The BMA wants to see a fairer offer after 46,000 doctors and medical students responded to a survey last month, with 84% rejecting the government’s current plans which include raising the normal pension age for NHS staff.

Nearly two thirds said they would be prepared to take industrial action if the government does not improve its offer. At a recent meeting with the BMA, the Health Secretary welcomed the continuing dialogue, but indicated little flexibility in the Department of Health’s position.  

In a letter to Mr Alexander, the BMA points out that the NHS pension is in a very different situation from other public sector schemes, having been radically overhauled less than four years ago:  “It is in good financial health, and currently provides £2billion to the Treasury every year. In addition, the cost-sharing agreement reached at the time ensured that any increase in contributions needed in the future would be met by employees, not the taxpayer.”  

The letter highlights the unfairness of NHS staff paying twice as much for the same pensions as some other public sector workers on similar salaries. It quotes the Public Accounts Committee’s warning that the government’s proposals “could destabilise the largest public sector pension scheme, increasing the burden on the state, and creating problems with retention of senior staff.”

A new BMA briefing paper setting on the NHS pension points out that the 2008 reforms increased the NHS pension age to 65, and resulted in steep contribution increases for doctors. Despite this, the government’s new proposals would mean a junior doctor currently at the start of their career now working to the age of 68 and paying over £200,000 in additional lifetime contributions.
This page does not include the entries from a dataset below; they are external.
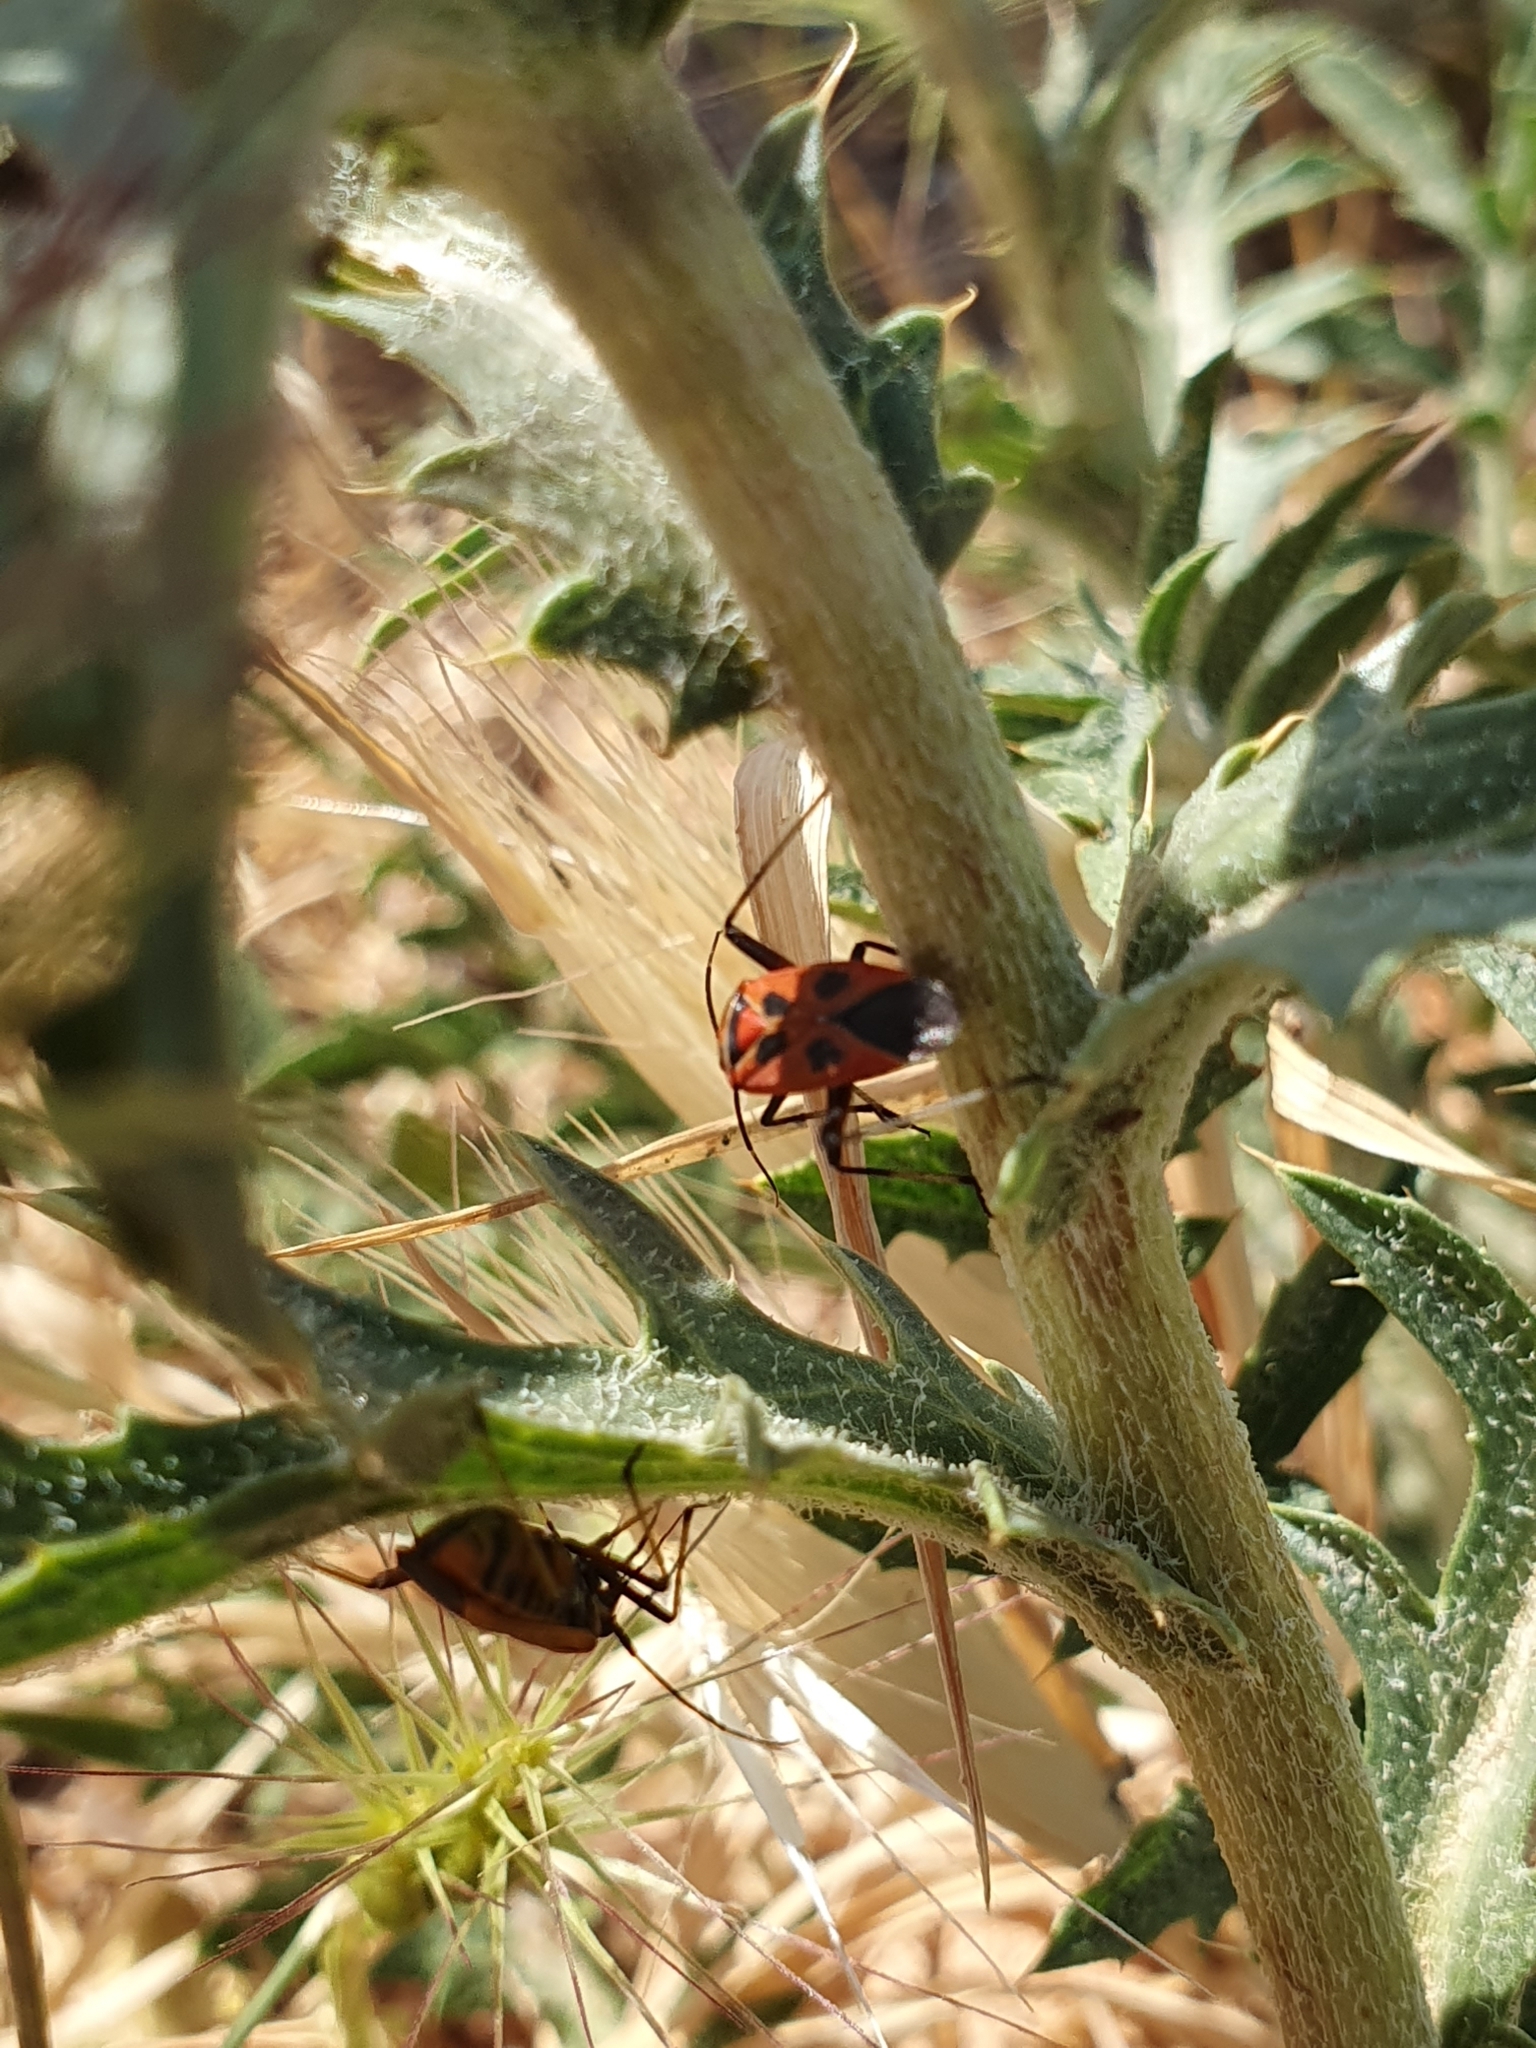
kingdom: Animalia
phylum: Arthropoda
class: Insecta
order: Hemiptera
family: Miridae
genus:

Meanwhile, an e-petition calling on the government to resume talks with the health unions has received over 17,000 signatures in under a week.

Dr Meldrum, added: “The government would like the public to think that all public sector pensions are unsustainable and a drain on the taxpayer. This is definitely not the case for the NHS, where staff contributions have already risen sharply, and taxpayers are protected against future cost increases.  

“NHS staff are being told that the deal they signed up to only four years ago is meaningless and they have to work until they are almost 70 before they can draw a full pension.”